Records excerpted from a collection

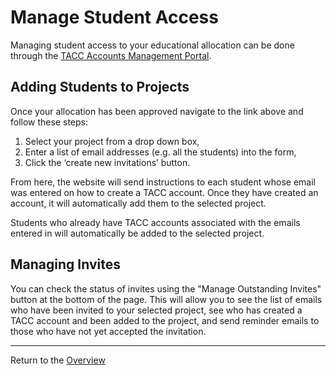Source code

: # Manage Student Access

Managing student access to your educational allocation can be done through the [TACC Accounts Management Portal](https://accounts.tacc.utexas.edu/project_invite).

## Adding Students to Projects

Once your allocation has been approved navigate to the link above and follow these steps:

1.  Select your project from a drop down box, 
2.  Enter a list of email addresses (e.g. all the students) into the form,
3.  Click the ‘create new invitations’ button.

From here, the website will send instructions to each student whose email was entered on how to create a TACC account.
Once they have created an account, it will automatically add them to the selected project.

Students who already have TACC accounts associated with the emails entered in will automatically be added to the selected project.

## Managing Invites

You can check the status of invites using the "Manage Outstanding Invites" button at the bottom of the page. 
This will allow you to see the list of emails who have been invited to your selected project, see who has created
a TACC account and been added to the project, and send reminder emails to those who have not yet accepted the 
invitation.

---
Return to the [Overview](index.md)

- **TO-DO ITEM**
Where the data above reaches the line holding "Once they have", begin printing, and stop after the line holding "## Managing Invites". Each line must be reproduced exactly, with nothing else added.

- **TASK SOLUTION**
Once they have created an account, it will automatically add them to the selected project.

Students who already have TACC accounts associated with the emails entered in will automatically be added to the selected project.

## Managing Invites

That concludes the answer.